Pantau - Ketua MPR RI Ahmad Muzani bersama jajaran pimpinan MPR RI berziarah ke Makam Bung Karno di Blitar, Jawa Timur, sebagai rangkaian menyambut Hari Ulang Tahun ke-81 Kemerdekaan Republik Indonesia sekaligus menegaskan pentingnya menjaga persatuan sebagai kekuatan bangsa.
Ziarah Hormati Jasa Pendiri BangsaAhmad Muzani bersama para Wakil Ketua MPR RI Bambang Wuryanto, Lestari Moerdijat, Hidayat Nur Wahid, Eddy Soeparno, dan A.M. Akbar Supratman mengikuti pembacaan tahlil dan doa yang dipimpin KH Muhtar Lubi atau Gus Lubi.
Rombongan juga meninjau Perpustakaan Proklamator Bung Karno serta mengunjungi Istana Gebang, rumah orang tua Bung Karno di Kota Blitar.
Muzani mengatakan ziarah tersebut merupakan tradisi MPR RI untuk mengenang jasa para pendiri bangsa menjelang peringatan Hari Kemerdekaan Indonesia.
"Tahun lalu kami berkunjung ke Rengasdengklok sebagai bagian dari rangkaian menyambut Hari Kemerdekaan. Tradisi baik ini akan terus kami pertahankan. Insya Allah pada hari Jumat nanti kami juga akan berziarah ke makam Bung Hatta," ungkapnya.
Ia menegaskan Bung Karno merupakan tokoh sentral dalam sejarah Indonesia sebagai proklamator, penggagas Pancasila, dan peletak fondasi kehidupan berbangsa serta bernegara.
"Kita bersyukur atas kemerdekaan yang kita nikmati hari ini. Kemerdekaan itu merupakan hasil perjuangan para pendiri bangsa, terutama Sang Proklamator Republik Indonesia. Karena itu hari ini kita berziarah ke makam beliau, Presiden pertama Republik Indonesia, penggagas Pancasila, serta tokoh yang telah meletakkan fondasi kehidupan berbangsa dan bernegara," ujarnya.
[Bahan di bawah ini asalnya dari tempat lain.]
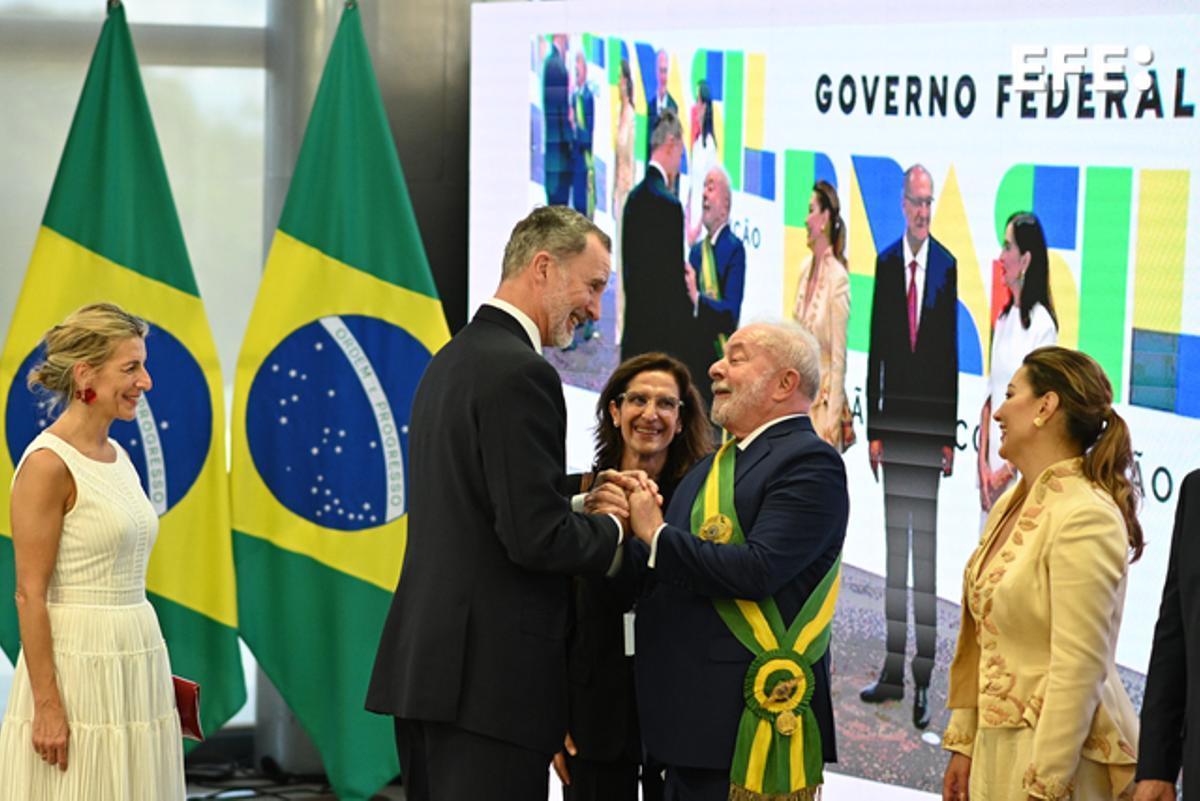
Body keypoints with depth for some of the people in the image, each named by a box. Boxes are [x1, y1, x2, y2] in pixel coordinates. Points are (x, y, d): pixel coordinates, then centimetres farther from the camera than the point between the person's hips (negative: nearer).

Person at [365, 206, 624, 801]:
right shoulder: (520, 374, -14)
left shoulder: (448, 362, 15)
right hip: (491, 677, -10)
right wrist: (616, 528, -1)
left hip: (423, 662, 10)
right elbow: (536, 536, -19)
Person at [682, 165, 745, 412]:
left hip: (721, 355, -7)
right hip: (695, 358, 7)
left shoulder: (734, 248, -8)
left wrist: (698, 298, -28)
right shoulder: (696, 250, 14)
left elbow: (731, 314, -16)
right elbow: (688, 308, 14)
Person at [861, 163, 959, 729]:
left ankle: (925, 681, 0)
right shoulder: (885, 263, 7)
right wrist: (874, 429, 4)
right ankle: (894, 669, 14)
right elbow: (876, 349, 8)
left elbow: (955, 352, -5)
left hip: (933, 420, -4)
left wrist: (951, 437, -7)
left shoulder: (948, 265, -5)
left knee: (929, 547, -3)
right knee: (895, 543, 9)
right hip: (894, 419, 4)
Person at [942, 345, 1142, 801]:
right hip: (998, 746, 8)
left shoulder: (1086, 517, -17)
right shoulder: (1009, 507, 10)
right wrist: (964, 743, 12)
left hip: (1062, 755, -8)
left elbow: (1079, 670, -20)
Persatuan Jadi Kunci Indonesia MajuMuzani mengajak seluruh masyarakat untuk menghormati jasa para pahlawan, guru, orang tua, dan pemimpin terdahulu sebagai inspirasi dalam mengisi kemerdekaan.
"Rumah besar Indonesia adalah rumah kita semua. Meski berbeda pandangan, berbeda latar belakang, bahkan berbeda pilihan politik, kita tetap satu keluarga besar bangsa Indonesia. Karena itu kita harus menjaga persatuan, merawat kebersamaan, dan memperkuat semangat gotong royong," katanya.
Menurut Muzani, sejarah membuktikan Indonesia mampu menghadapi berbagai tantangan karena rakyat tetap menjaga persatuan.
"Seberat apa pun ujian yang dihadapi bangsa ini, selama kita tetap bersatu, saling bergandengan tangan, dan mengutamakan kepentingan bangsa di atas kepentingan golongan, Insya Allah Indonesia akan mampu melewatinya," ungkapnya.
Ia optimistis Indonesia akan menjadi bangsa yang semakin besar, kuat, maju, dan berwibawa apabila seluruh elemen bangsa terus menjaga persatuan di tengah keberagaman.